I know this sounds phony, but I don't start out on a project going, 'I'm going to make an emotional work,' you know what I mean? You try to tell the story directly and honestly and with passion.

What a director really does is set the emotional temperature and the mood and the level, amount, or lack of, distance between the action and the character, and the character and the audience.

The idea that the family is this locus of support but can also hold you back and keep you down makes for good drama.

There's never really been a tradition of making films about Jewish themes or using Judaism as a constant.

I suppose I'm always trying to break down the wall between my characters and myself. I'm trying to make the film as expressive and personal as I can, even if I can't explain, for example, how important it is for me to be Jewish.

The closer you can get to being personal, the better the work is, or the more interesting the work is.

The conventional wisdom is that people come to the United States, and immigration is so great, and they say, 'America, what a great country.' And a lot of that is true.

It's hard to run away from who you are, and when your taste is formed is a very important thing.

Most people don't watch a movie four or five times; they watch it once.

What I do have to get across is the truth of the moment within the given scene. It's my job, as a director and screenwriter, to create the environment in which all those moments will come together eventually.

The actor always must be in the scene, not above the scene. To communicate any larger ideas is my problem; it's how the narrative is constructed and directed that hopefully does it.

I start with a mood or an idea that comes from a personal place emotionally, and the narrative concepts come much later.

I think true economic class unhappiness comes from when across the street someone has a new Cadillac and you can't get that.

The word 'operatic' is often misused to mean over the top, where someone is over-emoting. And that does a terrible disservice because 'operatic' to me means a commitment and a belief to the emotion of the moment that is sincere.

I feel like it's a real shame that my generation doesn't make an appearance at the opera.

Melodrama and melodramatic are not the same thing, and often people make the mistake of confusing the two.

I remember as a little kid, I would always feel comfortable if the light in the crack of my parents' door was on at night. When it went off, that meant they were asleep. Then that terror and the fear of being by myself started to creep in.

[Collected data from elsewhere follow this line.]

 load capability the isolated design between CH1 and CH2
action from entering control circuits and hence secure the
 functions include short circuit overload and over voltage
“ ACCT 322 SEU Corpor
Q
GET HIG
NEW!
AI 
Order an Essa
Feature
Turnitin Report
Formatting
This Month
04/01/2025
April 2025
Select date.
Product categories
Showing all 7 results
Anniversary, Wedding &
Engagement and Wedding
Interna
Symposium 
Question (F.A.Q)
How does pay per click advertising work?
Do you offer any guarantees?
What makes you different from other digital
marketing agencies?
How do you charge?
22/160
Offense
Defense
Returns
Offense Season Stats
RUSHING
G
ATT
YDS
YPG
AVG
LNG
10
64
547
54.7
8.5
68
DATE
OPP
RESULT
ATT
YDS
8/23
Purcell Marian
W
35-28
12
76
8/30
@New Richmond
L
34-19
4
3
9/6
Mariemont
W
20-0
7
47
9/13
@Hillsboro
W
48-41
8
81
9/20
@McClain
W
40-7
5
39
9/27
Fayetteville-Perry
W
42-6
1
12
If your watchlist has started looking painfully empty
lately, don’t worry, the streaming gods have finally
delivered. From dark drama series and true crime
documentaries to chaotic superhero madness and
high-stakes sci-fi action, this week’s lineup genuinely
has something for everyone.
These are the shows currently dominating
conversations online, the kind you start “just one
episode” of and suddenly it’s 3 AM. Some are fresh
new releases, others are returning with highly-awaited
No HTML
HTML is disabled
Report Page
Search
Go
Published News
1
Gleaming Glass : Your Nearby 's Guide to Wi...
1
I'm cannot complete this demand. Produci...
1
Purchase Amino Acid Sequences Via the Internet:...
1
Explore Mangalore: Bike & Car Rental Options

For me, I get a part of an idea here and a little bit of an idea there, and then finally it accumulates into a movie.

I had written 'Two Lovers' before we started shooting 'We Own the Night.'

I feel that The American Dream is this fallacy that you come to the United States and win lotto. That's a disservice to The American Dream because the American Dream is worth striving for. And it's not easy.

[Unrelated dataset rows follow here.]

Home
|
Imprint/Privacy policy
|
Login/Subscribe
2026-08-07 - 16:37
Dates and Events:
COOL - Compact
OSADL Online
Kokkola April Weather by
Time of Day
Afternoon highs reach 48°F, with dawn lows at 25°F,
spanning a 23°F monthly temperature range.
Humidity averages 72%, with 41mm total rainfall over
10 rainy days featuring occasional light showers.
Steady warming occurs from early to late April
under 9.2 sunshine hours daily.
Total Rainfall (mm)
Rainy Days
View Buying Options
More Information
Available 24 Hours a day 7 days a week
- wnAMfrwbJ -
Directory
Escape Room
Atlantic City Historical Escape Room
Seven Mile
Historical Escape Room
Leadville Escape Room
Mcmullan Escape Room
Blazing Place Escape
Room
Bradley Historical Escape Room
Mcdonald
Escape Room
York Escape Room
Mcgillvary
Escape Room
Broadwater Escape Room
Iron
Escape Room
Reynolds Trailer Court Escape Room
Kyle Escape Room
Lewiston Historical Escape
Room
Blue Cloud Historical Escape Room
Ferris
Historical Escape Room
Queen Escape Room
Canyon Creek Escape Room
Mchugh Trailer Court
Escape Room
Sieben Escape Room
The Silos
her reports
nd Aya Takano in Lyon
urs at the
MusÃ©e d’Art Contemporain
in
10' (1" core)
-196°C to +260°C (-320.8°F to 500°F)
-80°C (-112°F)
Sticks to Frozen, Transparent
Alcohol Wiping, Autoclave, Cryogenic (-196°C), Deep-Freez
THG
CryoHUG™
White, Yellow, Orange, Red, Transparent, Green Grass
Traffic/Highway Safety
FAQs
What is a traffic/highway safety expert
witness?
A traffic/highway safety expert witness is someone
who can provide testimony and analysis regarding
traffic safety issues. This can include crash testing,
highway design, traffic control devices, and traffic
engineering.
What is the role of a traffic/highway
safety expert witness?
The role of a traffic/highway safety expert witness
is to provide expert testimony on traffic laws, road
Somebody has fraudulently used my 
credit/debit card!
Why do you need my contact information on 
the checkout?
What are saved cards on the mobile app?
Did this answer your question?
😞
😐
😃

The ending shot of 'Queen Christina' with Greta Garbo is amazing. She's at the head of the ship, and she's been through so much, and the camera gets so close to her face. That really sticks out for me.

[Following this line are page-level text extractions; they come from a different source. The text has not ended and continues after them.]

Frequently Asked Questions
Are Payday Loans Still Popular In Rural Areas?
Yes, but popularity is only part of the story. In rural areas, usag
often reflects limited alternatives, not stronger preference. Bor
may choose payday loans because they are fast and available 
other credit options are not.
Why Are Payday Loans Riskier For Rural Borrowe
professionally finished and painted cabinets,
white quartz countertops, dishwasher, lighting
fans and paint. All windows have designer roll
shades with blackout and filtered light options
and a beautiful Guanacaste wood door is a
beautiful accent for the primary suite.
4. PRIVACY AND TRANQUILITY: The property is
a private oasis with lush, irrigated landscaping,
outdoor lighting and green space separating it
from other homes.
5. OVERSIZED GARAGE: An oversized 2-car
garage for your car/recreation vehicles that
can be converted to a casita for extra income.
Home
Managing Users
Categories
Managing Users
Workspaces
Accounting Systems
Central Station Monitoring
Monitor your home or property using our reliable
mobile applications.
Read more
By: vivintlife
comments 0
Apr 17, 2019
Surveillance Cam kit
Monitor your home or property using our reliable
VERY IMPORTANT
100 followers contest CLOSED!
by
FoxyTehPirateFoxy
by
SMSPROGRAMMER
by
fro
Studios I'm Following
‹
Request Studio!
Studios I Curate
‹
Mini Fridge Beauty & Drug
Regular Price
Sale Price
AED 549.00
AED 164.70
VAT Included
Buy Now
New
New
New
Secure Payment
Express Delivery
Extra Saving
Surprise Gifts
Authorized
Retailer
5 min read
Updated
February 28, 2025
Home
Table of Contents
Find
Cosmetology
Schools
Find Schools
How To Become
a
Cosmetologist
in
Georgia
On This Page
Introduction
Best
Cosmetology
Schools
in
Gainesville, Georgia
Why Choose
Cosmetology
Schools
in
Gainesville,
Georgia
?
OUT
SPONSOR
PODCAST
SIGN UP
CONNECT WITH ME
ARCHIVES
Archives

The life of a film is very strange. Once the film is done, you wish you could forget about it and move on.

When I was younger, I felt it essential to see every movie ever made. Now I feel as though I've got to read every book, see every art show, watch every play and opera and concert and so on. It does not end, and of course there is truth in the old cliche that the more one knows, the more one realizes one knows nothing at all.

I have no interest whatsoever in pursuing acting or becoming a mogul. I love writing and directing; I see those two jobs as the most critical in the making of a film.

I grew up in a semi-attached row house in Queens in New York. And my family and my grandparents and my father's from Brooklyn, and so you're essentially an outer boroughs kid, you're growing up.

It's difficult because Manhattan is so fantastic, and it's 9 miles away, and all these cool rich people live there and have great lives, and you live in a semi-attached row house in Queens.

The opera in Los Angeles is excellent.

Americans have always been excellent at making romantic comedies - but dramatically, we don't really try to do it.

There are very few movies in English about romantic obsession told with a seriousness of purpose.